→ **Excerpted text**:
--------
Paddington is inner Brisbane's character suburb, two kilometres west of the CBD. House medians sit around 1.95 million dollars in mid 2026, with very limited unit stock. Walkability, the Latrobe Terrace cafe strip and strong school options drive demand. Character protections, hilly terrain, termite exposure on old timber homes and limited parking are the main things to check.
Key Takeaways
- House median around 1.95 million dollars in mid 2026, units thin and around 720,000
- Most of the suburb is a demolition control precinct, pre-1947 homes cannot be knocked down
- Hilly terrain means retaining walls, drainage and access need to be checked carefully
- Petrie Terrace and Milton State School catchments split the suburb, check the exact address
- Lower streets near Ithaca Creek have flood history, pull a council flood report before bidding
- Old timber Queenslanders need ongoing termite management, get a character-specialist inspection
Paddington sits about two kilometres west of the Brisbane CBD, draped across a series of ridges that lift the suburb above the river. The streetscape is mostly timber Queenslanders, many over a hundred years old, painted in colours you would not find anywhere else in Brisbane. It feels like a village more than an inner-city suburb, which is exactly why people pay a premium to live there.
This guide covers what Paddington actually costs in mid 2026, who tends to thrive there, and the specific things that catch buyers out.
The quick read
Houses in Paddington have a median around 1.95 million dollars in mid 2026, with renovated character homes on better streets clearing 2.5 million dollars comfortably. There is very little unit stock, and what exists tends to sit in small boutique blocks or converted character buildings. Demand is driven by walkability, the cafe and boutique strip along Latrobe and Given Terraces, and proximity to the CBD without the flood exposure of riverside suburbs.
Most of Paddington is covered by a character residential precinct, which protects pre-1947 housing from demolition. That is part of why the suburb still looks the way it does, and a major part of why renovation and approval timelines need careful planning.
Median prices in mid 2026
House median: around 1.95 million dollars. Top end of the market on Latrobe Terrace, Heussler Terrace and the elevated streets near Bowen Hills can push well past 3 million dollars for fully renovated Queenslanders with city views.
Unit median: around 720,000 dollars, but stock is thin. Most apartments are in converted older buildings or small infill developments.
Rental yields sit around 2.6 to 3.1 percent gross for houses and 4.2 to 4.8 percent gross for units. Paddington is not a yield play, it is a capital growth and lifestyle suburb.
Five-year growth has tracked at roughly 9 to 11 percent annually for houses, well above the Brisbane average. Olympic infrastructure spending across inner Brisbane has compressed yields and accelerated price growth across the entire inner ring.
Lifestyle and what makes Paddington Paddington
Latrobe Terrace is the spine of the suburb. Cafes, design boutiques, the Paddington Antique Centre, a cinema and a steady flow of small bars run from Caxton Street up to Given Terrace. You can walk to Suncorp Stadium for a Broncos or Reds game and be home within ten minutes.
The terrain matters. Paddington is hilly, and the difference between living at the bottom of a ridge and the top is significant for both lifestyle and price. Elevated streets get the breezes and the city views. Lower streets near the creek lines stay hotter in summer and have more flood considerations.
--------
→ **Using the information**:
• A. Please return the passage of the Paddington guide between "This guide covers" and "need careful planning.", inclusive.
• B. In its opening paragraph, the Paddington guide names the main things a buyer should check. List them.
• C. Write the next part of the Paddington guide, starting right after its final sentence.
The lines after this point have nothing to do with the Paddington guide.

→ **Dataset section**:
--------
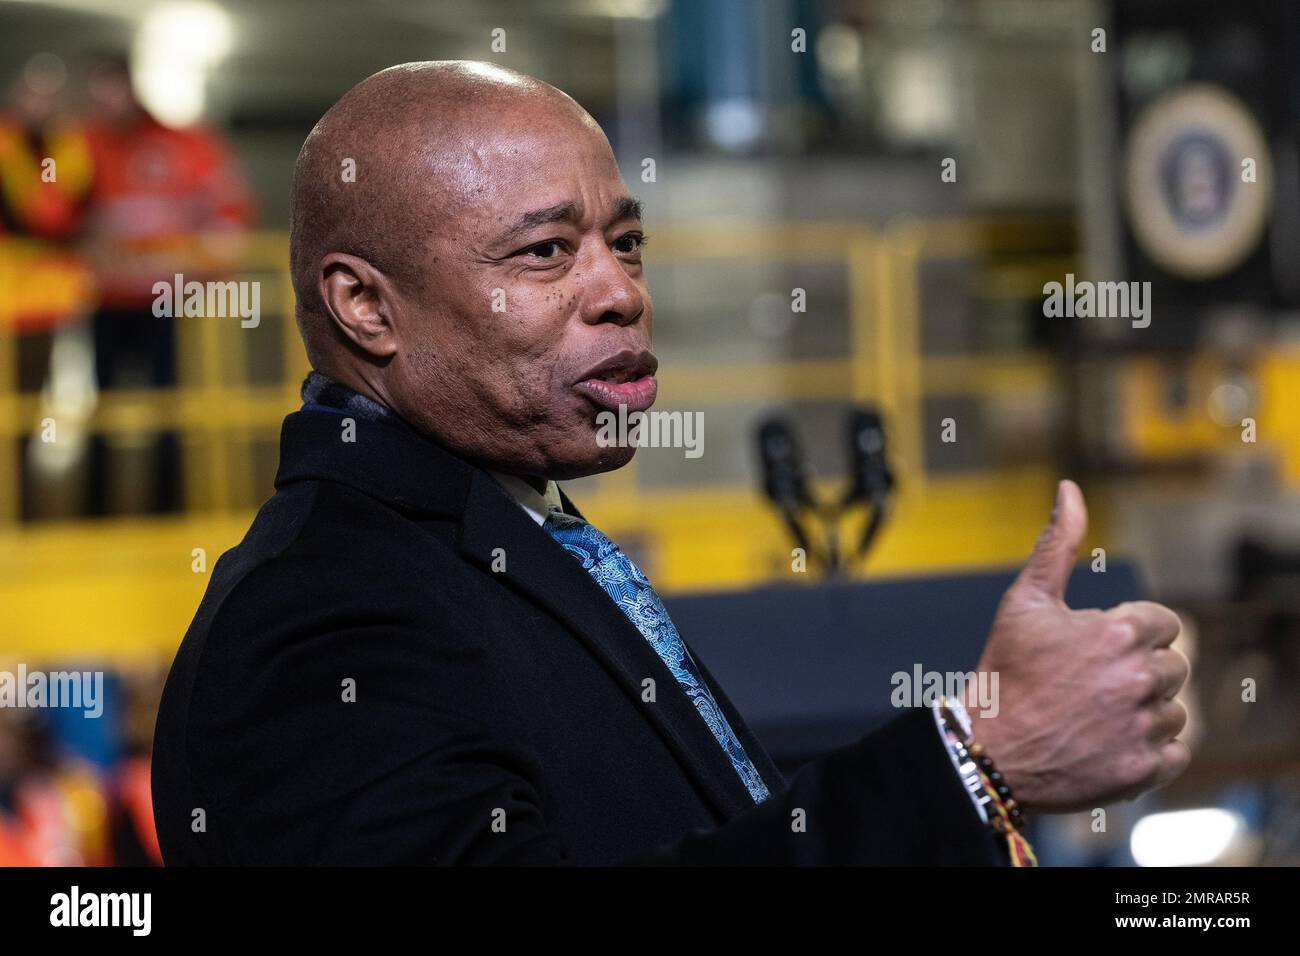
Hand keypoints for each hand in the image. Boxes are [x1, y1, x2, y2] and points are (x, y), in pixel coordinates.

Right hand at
--------
→ **Task responses**:
• A.
This guide covers what Paddington actually costs in mid 2026, who tends to thrive there, and the specific things that catch buyers out.
The quick read
Houses in Paddington have a median around 1.95 million dollars in mid 2026, with renovated character homes on better streets clearing 2.5 million dollars comfortably. There is very little unit stock, and what exists tends to sit in small boutique blocks or converted character buildings. Demand is driven by walkability, the cafe and boutique strip along Latrobe and Given Terraces, and proximity to the CBD without the flood exposure of riverside suburbs.
Most of Paddington is covered by a character residential precinct, which protects pre-1947 housing from demolition. That is part of why the suburb still looks the way it does, and a major part of why renovation and approval timelines need careful planning.

• B.
Character protections
Hilly terrain
Termite exposure on old timber homes
Limited parking

• C.
Rosalie sits at the western edge and operates as its own small village within the suburb, with another cluster of cafes and a popular grocer. The boundary between Paddington and Milton runs along Park Road, which gives easy access to the Milton train line for anyone who needs to commute by rail.
Who should buy in Paddington
Buyers who do well here generally fall into one of three groups.
Professionals or couples who want walkability to the CBD without paying New Farm prices and without the flood overlay on the lower streets. Paddington gives you cafes, boutiques and city proximity in a different package.
Families who value the Petrie Terrace and Milton State School catchments and want easy access to Brisbane Boys' College, Brisbane Grammar, All Hallows' and St Joseph's Gregory Terrace. The school options for inner-city Brisbane are strong here.
Renovators who genuinely understand character housing. Paddington is full of old timber homes that need ongoing work. If you love a Queenslander and you are realistic about maintenance, this suburb rewards you. If you want a brand new low-maintenance home, look elsewhere.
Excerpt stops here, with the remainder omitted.